Inscribed Squares in Right-Angled Triangle
Theorem
For any right-angled triangle, two squares can be inscribed inside it.
One square would share a vertex with the right-angled vertex of the right-angled triangle:
The other square would have a side lying on the hypotenuse of the right-angled triangle:
Compass and Straightedge Construction
Both inscribed squares can be constructed using compass and straightedge, thus demonstrating their existence.
Side Lengths
Let $a, b, c$ be the side lengths of the right-angled triangle, where $c$ is the length of the hypotenuse.
Then the side lengths of the inscribed squares are given by:
- $l = \dfrac {a b} {a + b}$
Side lies on Hypotenuse
- $l = \dfrac {a b c} {a b + c^2}$
Proof
By definition of inscribed polygon, all four vertices of the inscribed square lies on the sides of the right-angled triangle.

-- EXERCISES --
(A) In the page on inscribed squares in a right-angled triangle, what formula gives the side length of the square with a side on the hypotenuse?
(B) Carry on the proof on inscribed squares in a right-angled triangle, picking up after its last sentence.

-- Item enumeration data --
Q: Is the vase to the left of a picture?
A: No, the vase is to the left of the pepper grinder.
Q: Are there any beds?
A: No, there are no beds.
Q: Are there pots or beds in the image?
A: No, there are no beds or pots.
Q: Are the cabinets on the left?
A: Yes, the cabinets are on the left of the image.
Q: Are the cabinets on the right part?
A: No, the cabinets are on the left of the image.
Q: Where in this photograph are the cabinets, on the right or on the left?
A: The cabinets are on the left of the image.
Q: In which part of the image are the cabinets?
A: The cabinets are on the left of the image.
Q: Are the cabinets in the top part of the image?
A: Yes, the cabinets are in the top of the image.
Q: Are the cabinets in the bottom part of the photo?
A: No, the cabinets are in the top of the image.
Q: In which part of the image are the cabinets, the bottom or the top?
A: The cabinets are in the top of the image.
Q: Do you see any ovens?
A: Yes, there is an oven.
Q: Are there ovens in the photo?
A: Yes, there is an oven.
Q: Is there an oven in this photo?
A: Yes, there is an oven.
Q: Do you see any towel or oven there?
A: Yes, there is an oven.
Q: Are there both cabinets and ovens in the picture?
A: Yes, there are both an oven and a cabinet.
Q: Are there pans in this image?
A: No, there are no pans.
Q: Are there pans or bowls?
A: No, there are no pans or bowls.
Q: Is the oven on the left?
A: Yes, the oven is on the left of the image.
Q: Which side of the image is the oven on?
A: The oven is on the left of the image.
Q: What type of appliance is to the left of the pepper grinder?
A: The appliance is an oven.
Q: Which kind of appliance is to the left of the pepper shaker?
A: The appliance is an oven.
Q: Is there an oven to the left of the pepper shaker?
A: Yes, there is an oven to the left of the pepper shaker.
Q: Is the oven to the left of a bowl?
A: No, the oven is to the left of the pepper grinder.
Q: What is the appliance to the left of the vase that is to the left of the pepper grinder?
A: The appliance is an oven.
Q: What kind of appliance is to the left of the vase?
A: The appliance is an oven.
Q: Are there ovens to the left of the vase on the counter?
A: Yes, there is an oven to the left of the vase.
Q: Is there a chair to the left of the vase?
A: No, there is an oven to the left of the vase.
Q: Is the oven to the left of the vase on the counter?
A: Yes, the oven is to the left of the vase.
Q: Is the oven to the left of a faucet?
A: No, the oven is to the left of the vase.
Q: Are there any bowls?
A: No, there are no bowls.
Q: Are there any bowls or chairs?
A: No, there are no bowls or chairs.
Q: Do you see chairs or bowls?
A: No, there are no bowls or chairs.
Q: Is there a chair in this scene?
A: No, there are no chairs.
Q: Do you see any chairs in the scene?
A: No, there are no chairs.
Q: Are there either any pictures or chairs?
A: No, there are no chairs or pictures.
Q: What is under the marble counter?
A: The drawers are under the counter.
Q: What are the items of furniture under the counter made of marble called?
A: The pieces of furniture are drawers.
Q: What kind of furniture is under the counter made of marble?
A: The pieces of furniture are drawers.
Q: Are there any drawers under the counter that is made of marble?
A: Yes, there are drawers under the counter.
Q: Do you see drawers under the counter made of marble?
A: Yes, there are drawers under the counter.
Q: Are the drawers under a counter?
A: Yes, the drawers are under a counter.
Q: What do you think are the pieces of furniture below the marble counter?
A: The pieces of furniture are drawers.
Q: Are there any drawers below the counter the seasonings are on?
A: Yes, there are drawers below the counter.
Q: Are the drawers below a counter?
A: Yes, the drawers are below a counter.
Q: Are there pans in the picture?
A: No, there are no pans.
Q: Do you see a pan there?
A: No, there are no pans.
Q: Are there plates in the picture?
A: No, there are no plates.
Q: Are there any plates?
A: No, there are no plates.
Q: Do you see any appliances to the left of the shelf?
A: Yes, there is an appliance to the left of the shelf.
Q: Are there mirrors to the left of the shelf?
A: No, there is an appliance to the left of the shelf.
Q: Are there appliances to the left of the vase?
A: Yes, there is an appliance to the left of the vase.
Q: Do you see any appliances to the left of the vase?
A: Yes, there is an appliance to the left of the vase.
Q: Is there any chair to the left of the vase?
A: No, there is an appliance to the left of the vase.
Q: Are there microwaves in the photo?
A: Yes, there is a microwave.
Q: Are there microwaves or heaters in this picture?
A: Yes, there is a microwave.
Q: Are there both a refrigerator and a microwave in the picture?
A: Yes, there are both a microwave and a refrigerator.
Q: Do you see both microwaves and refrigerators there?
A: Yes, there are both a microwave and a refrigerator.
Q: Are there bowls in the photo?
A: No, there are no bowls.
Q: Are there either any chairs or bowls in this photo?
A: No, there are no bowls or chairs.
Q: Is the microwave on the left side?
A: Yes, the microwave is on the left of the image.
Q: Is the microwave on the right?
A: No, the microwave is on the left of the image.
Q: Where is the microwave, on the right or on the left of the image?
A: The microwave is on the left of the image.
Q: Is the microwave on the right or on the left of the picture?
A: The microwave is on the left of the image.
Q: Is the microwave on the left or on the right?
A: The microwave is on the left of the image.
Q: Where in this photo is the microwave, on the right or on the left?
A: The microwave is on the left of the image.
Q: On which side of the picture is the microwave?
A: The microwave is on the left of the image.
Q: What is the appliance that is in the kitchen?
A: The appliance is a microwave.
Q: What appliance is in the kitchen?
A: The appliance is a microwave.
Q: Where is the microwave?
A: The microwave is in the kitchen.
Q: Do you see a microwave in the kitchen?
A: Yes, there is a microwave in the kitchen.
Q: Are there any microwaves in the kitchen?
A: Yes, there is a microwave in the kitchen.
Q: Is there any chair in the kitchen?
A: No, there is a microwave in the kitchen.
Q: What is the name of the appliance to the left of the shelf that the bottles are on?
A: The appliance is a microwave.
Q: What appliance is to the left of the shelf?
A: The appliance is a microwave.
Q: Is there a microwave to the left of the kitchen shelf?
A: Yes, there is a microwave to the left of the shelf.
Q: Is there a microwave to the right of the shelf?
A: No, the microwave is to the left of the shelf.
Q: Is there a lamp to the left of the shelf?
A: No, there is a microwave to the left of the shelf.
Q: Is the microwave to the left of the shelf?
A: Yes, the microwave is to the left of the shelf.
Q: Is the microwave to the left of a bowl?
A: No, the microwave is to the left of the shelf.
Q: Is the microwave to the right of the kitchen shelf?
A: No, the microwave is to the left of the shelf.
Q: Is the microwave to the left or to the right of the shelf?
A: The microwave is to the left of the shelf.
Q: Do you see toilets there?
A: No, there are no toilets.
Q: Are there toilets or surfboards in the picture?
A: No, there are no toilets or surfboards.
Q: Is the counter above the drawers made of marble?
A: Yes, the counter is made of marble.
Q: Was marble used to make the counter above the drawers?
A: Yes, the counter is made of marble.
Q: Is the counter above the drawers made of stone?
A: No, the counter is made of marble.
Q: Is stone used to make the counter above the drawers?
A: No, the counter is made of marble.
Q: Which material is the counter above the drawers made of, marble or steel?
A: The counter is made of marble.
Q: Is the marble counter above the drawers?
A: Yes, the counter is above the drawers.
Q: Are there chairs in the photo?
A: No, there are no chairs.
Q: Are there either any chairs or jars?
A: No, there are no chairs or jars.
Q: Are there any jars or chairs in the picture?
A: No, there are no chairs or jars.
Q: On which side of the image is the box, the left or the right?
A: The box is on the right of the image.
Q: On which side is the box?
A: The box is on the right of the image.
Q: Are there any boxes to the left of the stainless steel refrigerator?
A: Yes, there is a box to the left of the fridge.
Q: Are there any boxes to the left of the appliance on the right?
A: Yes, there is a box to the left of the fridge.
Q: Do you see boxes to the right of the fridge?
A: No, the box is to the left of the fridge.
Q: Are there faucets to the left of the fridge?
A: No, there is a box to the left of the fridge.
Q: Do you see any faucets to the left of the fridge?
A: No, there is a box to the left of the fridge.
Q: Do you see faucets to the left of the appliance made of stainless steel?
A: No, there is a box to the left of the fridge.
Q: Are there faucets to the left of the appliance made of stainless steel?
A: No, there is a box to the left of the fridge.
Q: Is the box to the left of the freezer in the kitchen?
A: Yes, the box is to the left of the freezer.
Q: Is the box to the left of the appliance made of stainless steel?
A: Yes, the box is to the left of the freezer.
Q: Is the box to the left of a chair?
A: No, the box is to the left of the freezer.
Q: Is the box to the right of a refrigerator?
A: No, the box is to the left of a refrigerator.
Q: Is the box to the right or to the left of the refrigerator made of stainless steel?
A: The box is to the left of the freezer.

-- RESULTS BY TASK --
(A) l = abc / (ab + c²)

(B)
By Pigeonhole Principle, at least two of the vertices must lie on the same side of the right-angled triangle.
The case where this side is the hypotenuse would be the second case above.
For the case where this side is not the hypotenuse, if none of the vertices coincide with the right angle of the right-angled triangle, the angle formed by the three vertices not on the hypotenuse would be obtuse, which is not possible since a square contains no obtuse angles.
Therefore a vertex must coincide with the right angle of the right-angled triangle, which is the first case above.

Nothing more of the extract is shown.